---------- Data records ----------

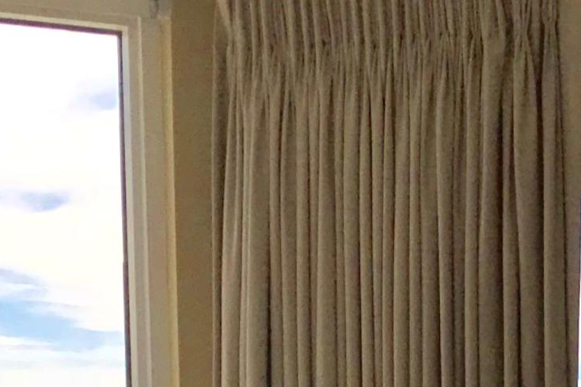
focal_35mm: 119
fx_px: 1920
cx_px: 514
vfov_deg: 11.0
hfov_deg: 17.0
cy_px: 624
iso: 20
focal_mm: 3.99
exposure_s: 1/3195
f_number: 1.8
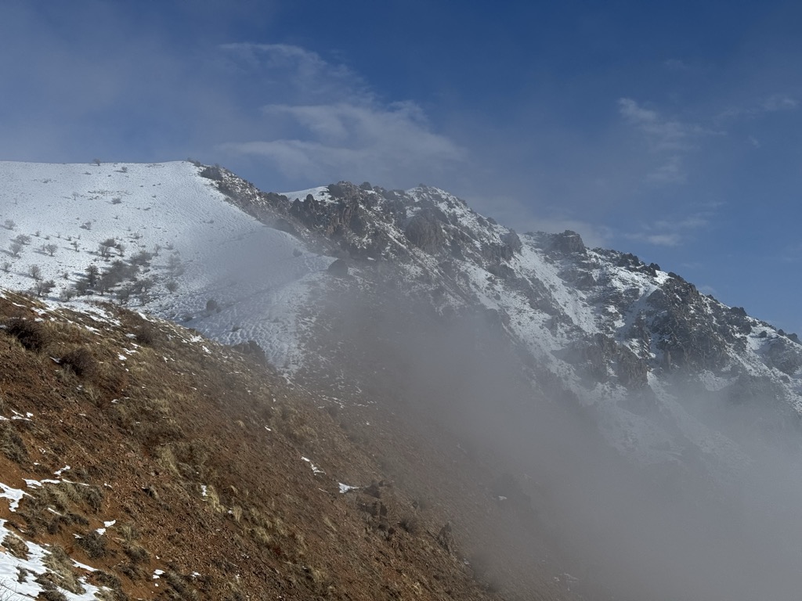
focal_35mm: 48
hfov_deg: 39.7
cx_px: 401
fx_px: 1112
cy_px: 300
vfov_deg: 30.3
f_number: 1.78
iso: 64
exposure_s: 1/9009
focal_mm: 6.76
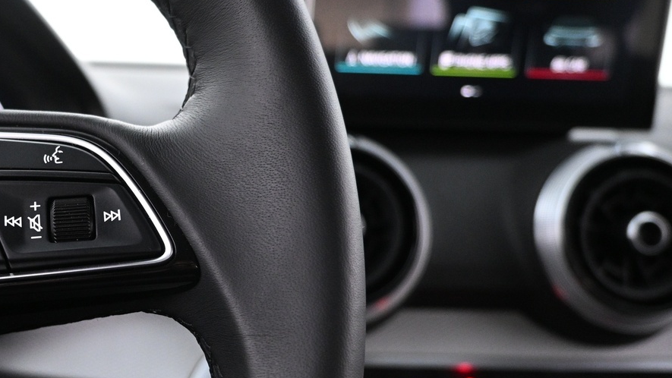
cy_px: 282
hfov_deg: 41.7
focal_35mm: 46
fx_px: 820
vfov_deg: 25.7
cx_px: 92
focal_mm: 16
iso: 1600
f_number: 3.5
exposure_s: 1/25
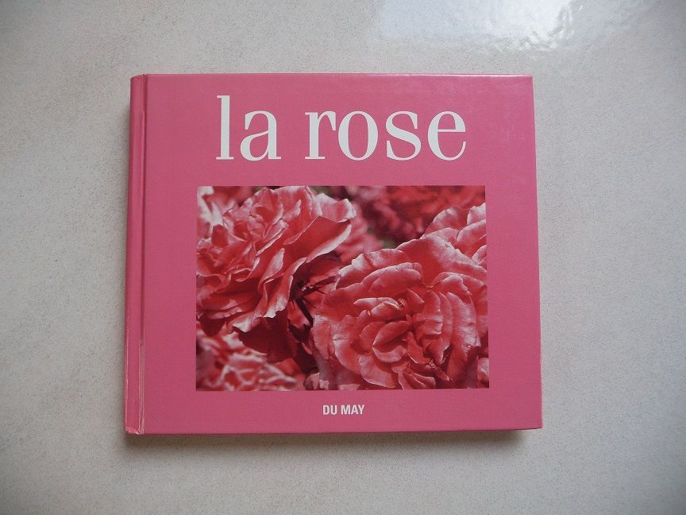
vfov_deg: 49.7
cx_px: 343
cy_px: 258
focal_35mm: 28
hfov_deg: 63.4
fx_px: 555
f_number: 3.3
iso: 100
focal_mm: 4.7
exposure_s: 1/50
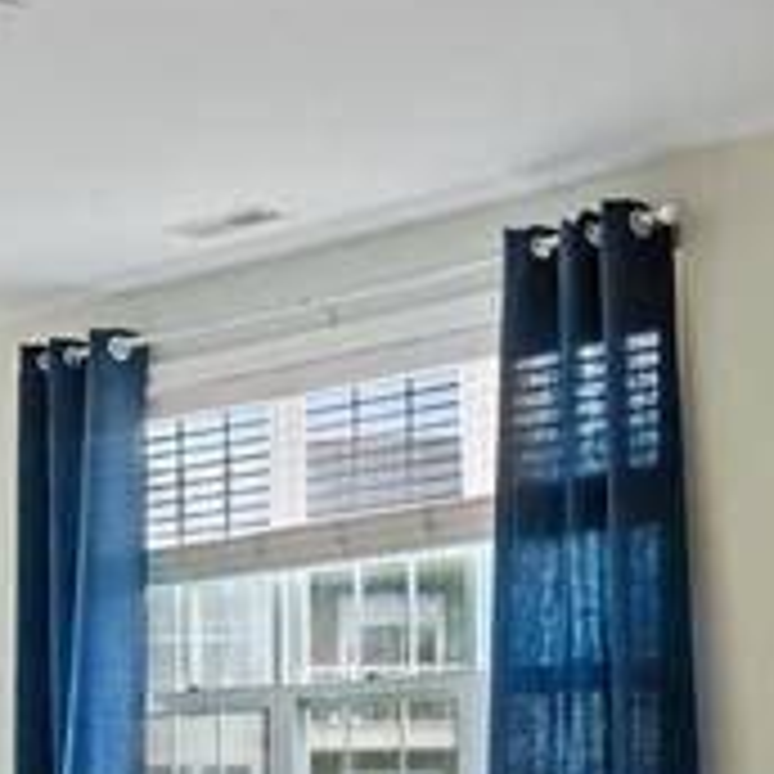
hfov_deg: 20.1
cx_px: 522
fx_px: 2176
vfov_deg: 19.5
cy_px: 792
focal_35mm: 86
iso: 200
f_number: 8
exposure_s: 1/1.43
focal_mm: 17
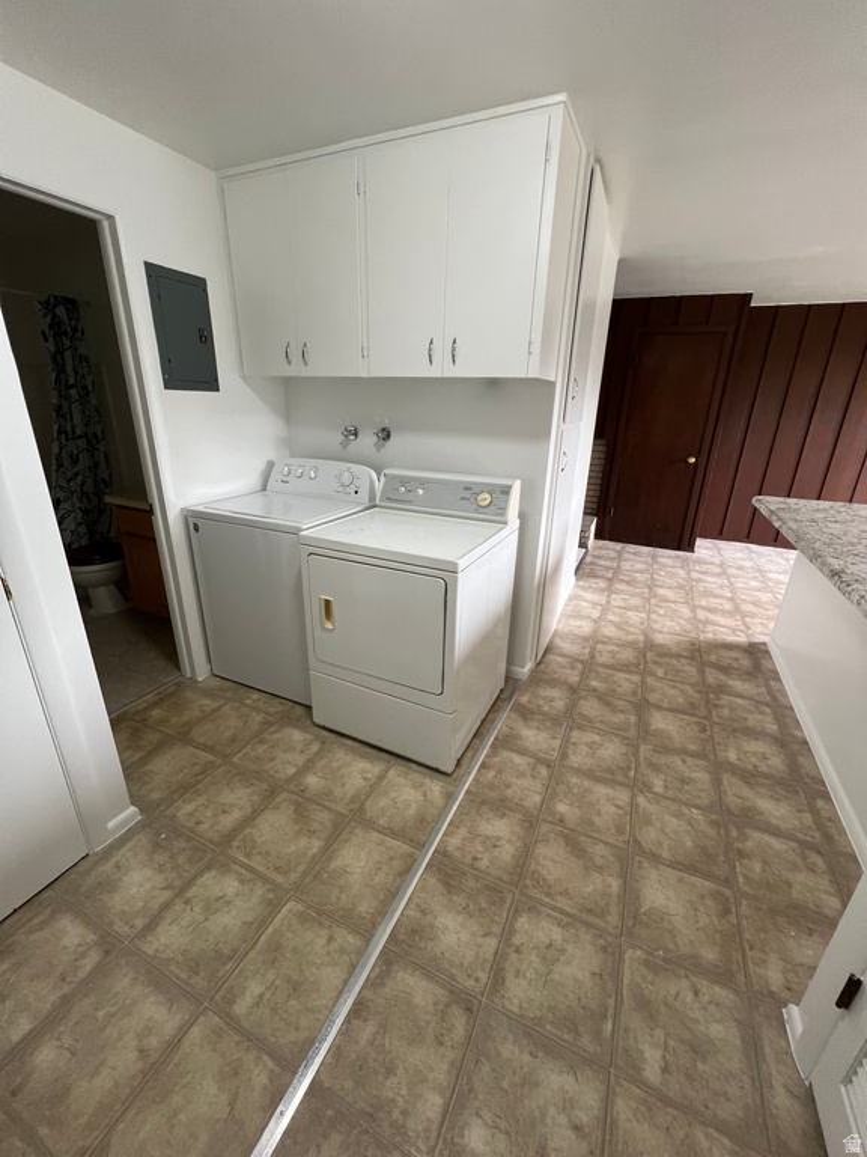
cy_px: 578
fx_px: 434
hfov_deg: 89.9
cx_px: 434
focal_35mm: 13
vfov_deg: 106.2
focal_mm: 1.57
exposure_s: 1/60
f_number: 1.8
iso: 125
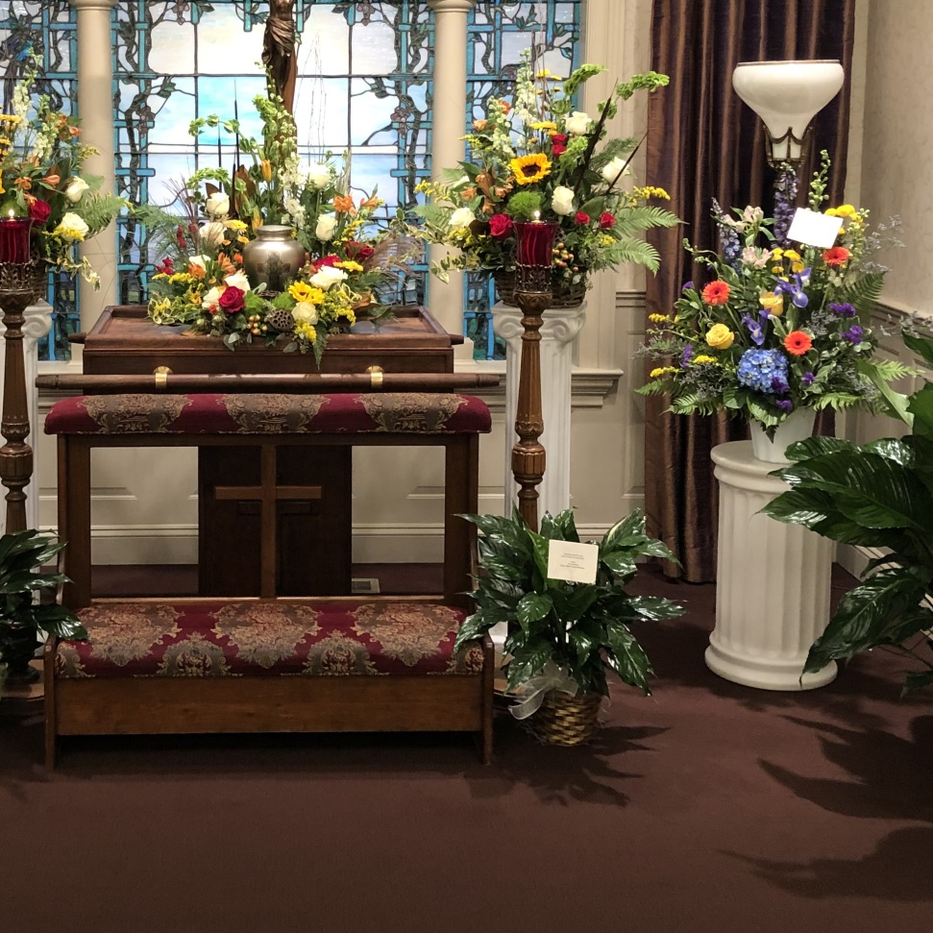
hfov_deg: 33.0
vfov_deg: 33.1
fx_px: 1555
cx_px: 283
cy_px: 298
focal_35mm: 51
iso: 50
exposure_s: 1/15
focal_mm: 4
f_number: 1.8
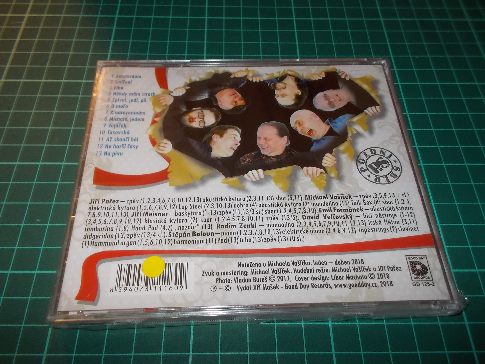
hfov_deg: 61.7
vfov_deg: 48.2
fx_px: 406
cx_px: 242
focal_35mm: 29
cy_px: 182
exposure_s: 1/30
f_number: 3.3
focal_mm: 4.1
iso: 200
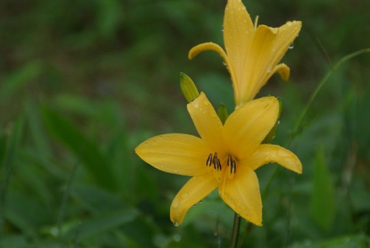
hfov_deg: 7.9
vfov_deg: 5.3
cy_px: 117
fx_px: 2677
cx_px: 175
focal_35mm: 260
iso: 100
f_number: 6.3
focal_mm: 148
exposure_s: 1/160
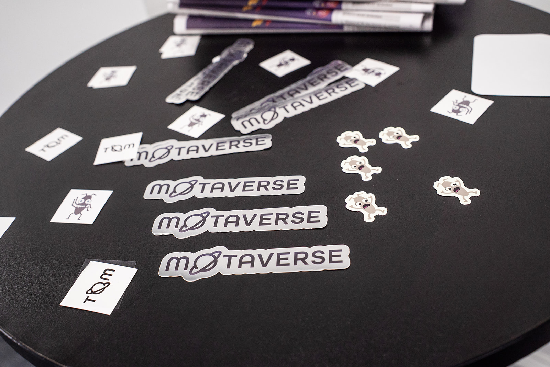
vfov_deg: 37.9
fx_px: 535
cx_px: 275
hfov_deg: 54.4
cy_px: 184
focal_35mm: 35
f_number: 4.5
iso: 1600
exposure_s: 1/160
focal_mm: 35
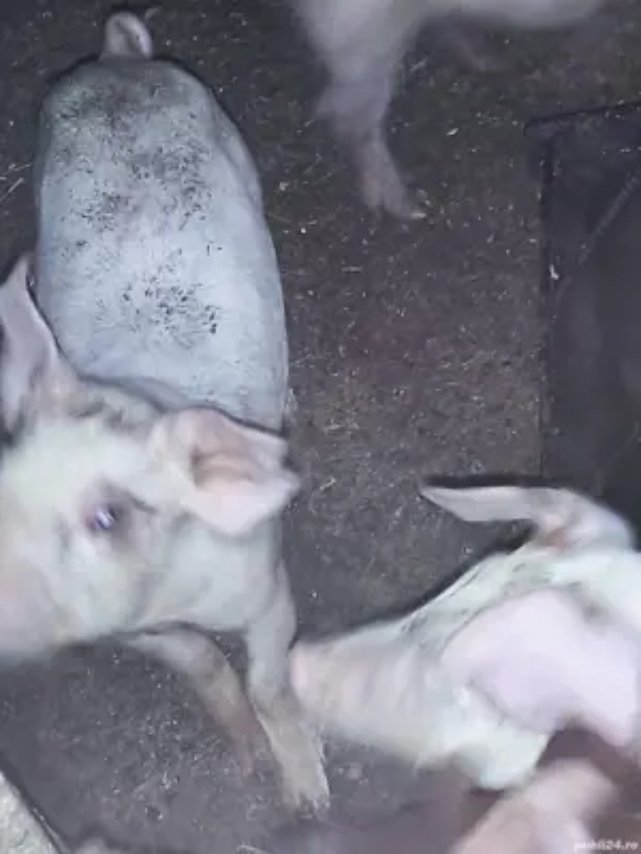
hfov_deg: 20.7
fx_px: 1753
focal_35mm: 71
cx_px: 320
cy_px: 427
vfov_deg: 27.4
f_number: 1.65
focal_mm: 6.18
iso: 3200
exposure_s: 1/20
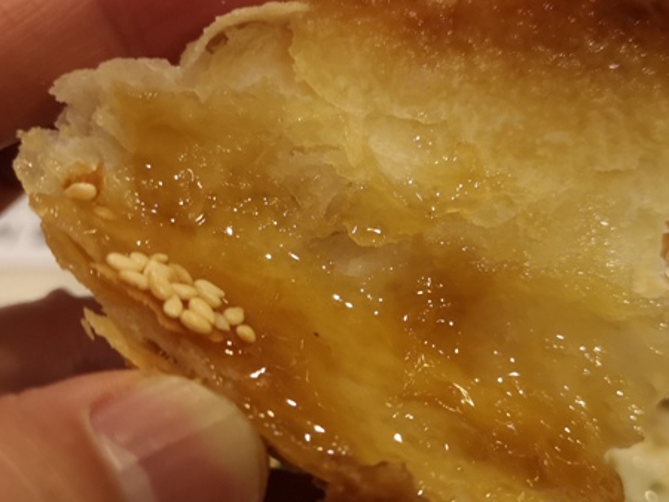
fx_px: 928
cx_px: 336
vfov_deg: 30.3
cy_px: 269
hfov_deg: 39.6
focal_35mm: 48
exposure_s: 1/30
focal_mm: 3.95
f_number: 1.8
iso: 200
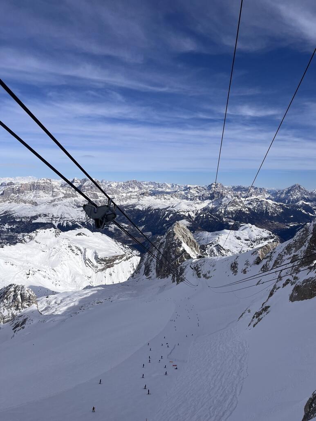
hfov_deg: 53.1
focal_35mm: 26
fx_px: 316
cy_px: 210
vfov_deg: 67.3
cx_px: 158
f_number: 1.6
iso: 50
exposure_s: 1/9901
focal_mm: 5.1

----------

§ Exercise details
Each line from the one holding "focal_mm: 6.18" through the last line of the records above must be duplicated exactly, and pictures must not be.

§ Exercise solution
focal_mm: 6.18
iso: 3200
exposure_s: 1/20
fx_px: 928
cx_px: 336
vfov_deg: 30.3
cy_px: 269
hfov_deg: 39.6
focal_35mm: 48
exposure_s: 1/30
focal_mm: 3.95
f_number: 1.8
iso: 200
hfov_deg: 53.1
focal_35mm: 26
fx_px: 316
cy_px: 210
vfov_deg: 67.3
cx_px: 158
f_number: 1.6
iso: 50
exposure_s: 1/9901
focal_mm: 5.1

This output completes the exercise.